Last September, AT&T CEO Randal Stephenson provided some hope for crown jewel preservation by characterizing HBO as “the Tiffany of media and entertainment.”

But communications about HBO’s future were mixed, as John Stankey (now head of WarnerMedia) told Richard Plepler (then head of HBO) at an employee meeting: “I want more hours of engagement.” Although Stankey also implied additional resources would be made available, the image of an HBO sweatshop was conjured up in the minds of employees.

With this backdrop, let’s examine a critical dimension that has characterized HBO in the media over the past few months.

We used Word2Vec to process 1206 articles that appeared on Dow Jones/Factiva between March 1 and June 15, 2019, in which the word HBO appeared at least twice. (Word2vec processes raw text and positions words in a high dimensional vector space where semantically similar words are placed at nearby points. Factiva is a global news resource with over 32,000 premium publications.)

Here are some words/bigrams appearing closest to HBO (a score nearer 1 indicates a word is closer to HBO):

('bob_greenblatt', 0.701),
('david_levy', 0.696),
('kevin_reilly', 0.694),
('resignation', 0.686),
('longtime', 0.684),
('exit', 0.681),
('richard_plepler', 0.677),
('reorganization', 0.675),
('overhaul', 0.651),
('spadaccini', 0.648),
('kevin_tsujihara', 0.627),
('veteran', 0.620),
('stankey', 0.616),
('leave', 0.610),
('departure', 0.607)

The press has been featuring a two-way turnstyle at HBO.

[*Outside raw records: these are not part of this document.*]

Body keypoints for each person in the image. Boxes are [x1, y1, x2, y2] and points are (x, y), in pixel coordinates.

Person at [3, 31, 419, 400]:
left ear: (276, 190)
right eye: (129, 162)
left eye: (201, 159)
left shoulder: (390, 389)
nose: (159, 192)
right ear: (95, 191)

For example, Richard Plepler, the veteran head of HBO has exited as has David Levy, a longtime Turner executive. Stankey, an AT&T lifer, and Bob Greenblatt, an HBO outsider, have entered to run the show. Kevin Reilly is the new head of content strategy for the streaming service WarnerMedia plans to launch next year.

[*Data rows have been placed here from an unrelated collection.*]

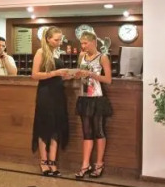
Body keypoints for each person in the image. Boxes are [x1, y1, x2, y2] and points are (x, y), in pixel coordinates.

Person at [31, 27, 73, 176]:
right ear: (48, 39)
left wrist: (67, 75)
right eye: (56, 39)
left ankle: (53, 162)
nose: (59, 42)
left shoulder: (57, 52)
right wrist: (55, 73)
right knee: (44, 127)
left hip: (58, 93)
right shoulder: (41, 52)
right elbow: (35, 75)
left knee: (56, 127)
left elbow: (57, 75)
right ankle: (44, 162)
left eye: (60, 39)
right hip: (45, 93)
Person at [74, 32, 113, 178]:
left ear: (93, 42)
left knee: (99, 130)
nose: (83, 46)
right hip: (84, 97)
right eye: (81, 43)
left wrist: (92, 75)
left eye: (85, 43)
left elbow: (108, 79)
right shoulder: (81, 56)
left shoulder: (102, 57)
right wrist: (76, 74)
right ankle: (85, 164)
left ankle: (99, 163)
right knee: (87, 132)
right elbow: (79, 73)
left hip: (97, 97)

Resignation, departure, leave, exit, reorganization and overhaul are all huddled close to HBO in our vector space.

Not a picture of preservation.

Although final design of WarnerMedia’s streaming offering is in flux, Greenblatt has stated that the service will consist of some 10,000 hours of curated content, blending classic movies such as Gone with the Wind, the libraries of Warner Bros Television. original programming, and all of the “great” HBO programming.

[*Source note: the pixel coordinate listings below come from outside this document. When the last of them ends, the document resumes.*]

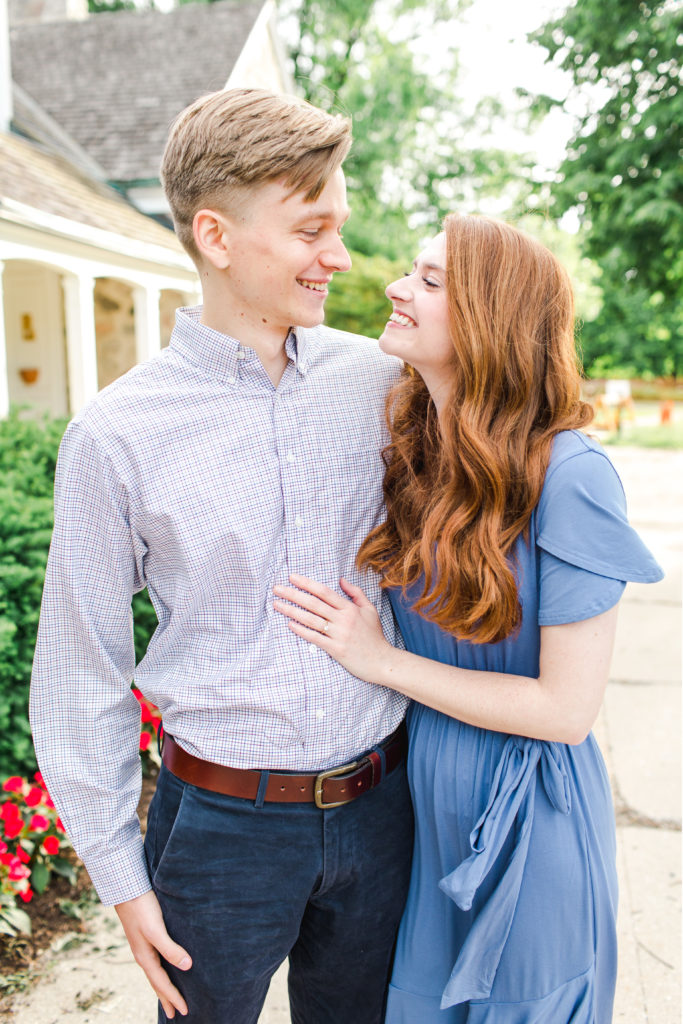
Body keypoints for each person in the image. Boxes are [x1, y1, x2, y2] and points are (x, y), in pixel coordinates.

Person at [30, 88, 414, 1024]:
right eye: (311, 229)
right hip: (219, 831)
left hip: (385, 803)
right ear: (216, 234)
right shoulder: (115, 435)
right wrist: (122, 879)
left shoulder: (382, 385)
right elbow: (80, 669)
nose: (340, 256)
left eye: (340, 227)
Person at [274, 213, 664, 1023]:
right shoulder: (416, 451)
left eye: (427, 280)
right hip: (420, 812)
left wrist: (378, 661)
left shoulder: (570, 475)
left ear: (491, 317)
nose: (392, 287)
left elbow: (565, 711)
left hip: (529, 817)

Pricing is a conundrum. WarnedMedia has preliminarily rationalized a target price of some $17/month, boxed in between Netflix ($13) and a combined Disney+ and Hulu pricing (7+12= $19).

Apparently there’s not much pricing power in the new combined offering, given that HBO currently costs $15/month.

Under Time Warner, HBO enjoyed autonomy as it hit revenue and EBITDA targets and garnered Emmy after Emmy. Under AT&T, the company is now under pressure to move in the direction of a Netflix-like content firehose.

And Randell Stephenson has dogmatically stated to investors: “Our discretionary cash flow is going to go to one place. It’s going to be paying down debt.” (Reduction of some $165B in debt is a challenge. In April, AT&T sold the Warner-Media headquarters for $2.2B as well as its stake in Hulu for $1.4B.)

The extent to which HBO will receive a substantial increase in resources to feed its new firehose is questionable.

To its credit, AT&T intensely studied the shortcomings of the AOL/Time Warner 2000 merger, widely regarded as the worst deal in corporate history, to avoid mistakes of the past. Not wanting to repeat AOL’s fiefdom frustrations as it tried to get divisional silos to cooperate, AT&T reorganized Time Warner’s media properties.

But in reacting to the AOL debacle, the pendulum has swung too far. With the departure of Plepler and others, AT&T must now deal not only with executive exodus, but also the psychological leakage of the talent that remains.

Although restructuring might have been the right move for other Time Warner units, the crown jewel should not have been disturbed so quickly. Far better to have preserved HBO for the time being and only move to amalgamation after a deeper layer of trust was built.

Given the major challenges of business model clarity and psychological leakage, most bets are currently against WarnerMedia getting anywhere near the iron throne of streaming. WarnerMedia needs some new dragons to suddenly appear.